Daftar Dosa Beberapa Perusahaan Tambang Asing di Indonesia

Bagikan artikel ini

Tim Riset Global Future Institute (GFI)

Indonesia sebenarnya kaya akan sumberdaya alam, namun posisi tawar Indonesia di hadapan negara-negara asing tetap saja lemah. Sudah barang tentu karena sumber segala keruwetan adalah UU Nomor 4 tahun 2009 tentang Mineral dan Batubara.

Indonesia sebenarnya kaya akan sumberdaya alam, namun posisi tawar Indonesia di hadapan negara-negara asing tetap saja lemah. Sudah barang tentu karena sumber segala keruwetan adalah UU Nomor 4 tahun 2009 tentang Mineral dan Batubara. Melalui UU ini, ternyata banyak sekali pasal yang menguntungkan perusahaan tambang asing dan merugikan masyarakat. Singkat cerita, UU  pemerintah telah melepaskan perannya dalam pengelolaan sumberdaya alam dan menyerahkan kepada para pemodal asing.

Pasal 2 misalnya menyebutkan, bahwa pertambangan mineral dan/atau batubara dikelola berazaskan manfaat, keadilan, dan keseimbangan. Berarti, selama pemerintah memandang adanya kepemilikan asing bisa menguntungkan, maka kepemilikan modal mayoritas dari perusahaan asing boleh-boleh saja.
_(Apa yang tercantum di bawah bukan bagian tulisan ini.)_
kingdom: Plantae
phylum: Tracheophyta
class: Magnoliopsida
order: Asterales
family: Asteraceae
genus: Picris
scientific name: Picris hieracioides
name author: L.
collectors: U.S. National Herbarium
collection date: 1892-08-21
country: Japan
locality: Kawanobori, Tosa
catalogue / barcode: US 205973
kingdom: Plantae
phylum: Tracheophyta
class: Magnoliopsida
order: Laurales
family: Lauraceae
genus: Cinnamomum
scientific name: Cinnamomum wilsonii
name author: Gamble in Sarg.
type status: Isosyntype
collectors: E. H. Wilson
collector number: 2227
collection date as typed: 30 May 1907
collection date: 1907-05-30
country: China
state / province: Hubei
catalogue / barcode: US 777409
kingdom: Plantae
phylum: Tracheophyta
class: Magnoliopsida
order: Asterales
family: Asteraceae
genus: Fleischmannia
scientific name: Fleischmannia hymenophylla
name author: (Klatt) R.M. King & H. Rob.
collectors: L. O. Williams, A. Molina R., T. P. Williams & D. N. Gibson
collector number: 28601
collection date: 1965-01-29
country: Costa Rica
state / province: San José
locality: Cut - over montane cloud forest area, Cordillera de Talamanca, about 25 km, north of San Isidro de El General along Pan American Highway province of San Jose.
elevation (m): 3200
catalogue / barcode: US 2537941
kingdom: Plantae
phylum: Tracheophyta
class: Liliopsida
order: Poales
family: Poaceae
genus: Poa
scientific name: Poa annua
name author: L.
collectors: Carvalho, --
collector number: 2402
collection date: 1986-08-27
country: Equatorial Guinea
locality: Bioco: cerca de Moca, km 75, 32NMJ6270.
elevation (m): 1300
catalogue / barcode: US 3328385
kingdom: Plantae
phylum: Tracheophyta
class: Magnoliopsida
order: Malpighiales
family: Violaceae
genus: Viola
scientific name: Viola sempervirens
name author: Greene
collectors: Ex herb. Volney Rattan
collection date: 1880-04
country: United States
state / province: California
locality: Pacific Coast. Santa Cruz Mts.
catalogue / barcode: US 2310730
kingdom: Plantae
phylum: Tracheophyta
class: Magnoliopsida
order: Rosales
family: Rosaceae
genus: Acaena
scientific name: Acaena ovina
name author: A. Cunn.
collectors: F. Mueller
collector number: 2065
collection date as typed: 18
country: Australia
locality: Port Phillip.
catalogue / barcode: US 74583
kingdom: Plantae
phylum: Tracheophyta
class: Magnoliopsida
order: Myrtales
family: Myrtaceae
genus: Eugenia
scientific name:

Tapi nyatanya, beberapa perusahaan tambang asing justru malah menjadi sumber bencana bagi masyarakat Indonesia.

PT Freeport McMoran Indonesia 

Inilah tantangan besar bagi para calon presiden yang akan berlaga pada 8 Juli mendatang. PT Freeport Indonesia yang saham mayoritasnya dikuasai perusahaan tambang Amerika Serikat, hingga detik ini telah berhasil menyedot kekayaan emas sekitar 1500 ton emas. Namun pengelolaan tambang emas itu sama sekali tidak membawa pengaruh nyata bagi kesejahteraan masyarakat Papua itu sendiri.

PT Freeport McMoran Indonesia adalah perusahaan tambang paling tua yang beroperasi di Indonesia. Perusahaan tambang Amerika ini sering dianggap mendikte kebijakan pertambangan di Indonesia. Salah satu bukti, Kontrak Karya PT Freeport Indonesia ditetapkan sebelum diberlakukannya UU Nomor 11/1967 tentang Pertambangan umum.

PT Freeport yang berlokasi di  Grasberg dan Easberg, Pegunungan Jaya Wijaya, menguasai 81,28% saham, sedangkan PT Indocopper Investama sebesar 9,36%, dan pemerintah Indonesia sebesar 9,36%.

Luas konsesi yang diberikan kepada Freeport pun luar biasa, 1,9 juta hektar lahan di Grasberg dan 100 km2 di Easberg.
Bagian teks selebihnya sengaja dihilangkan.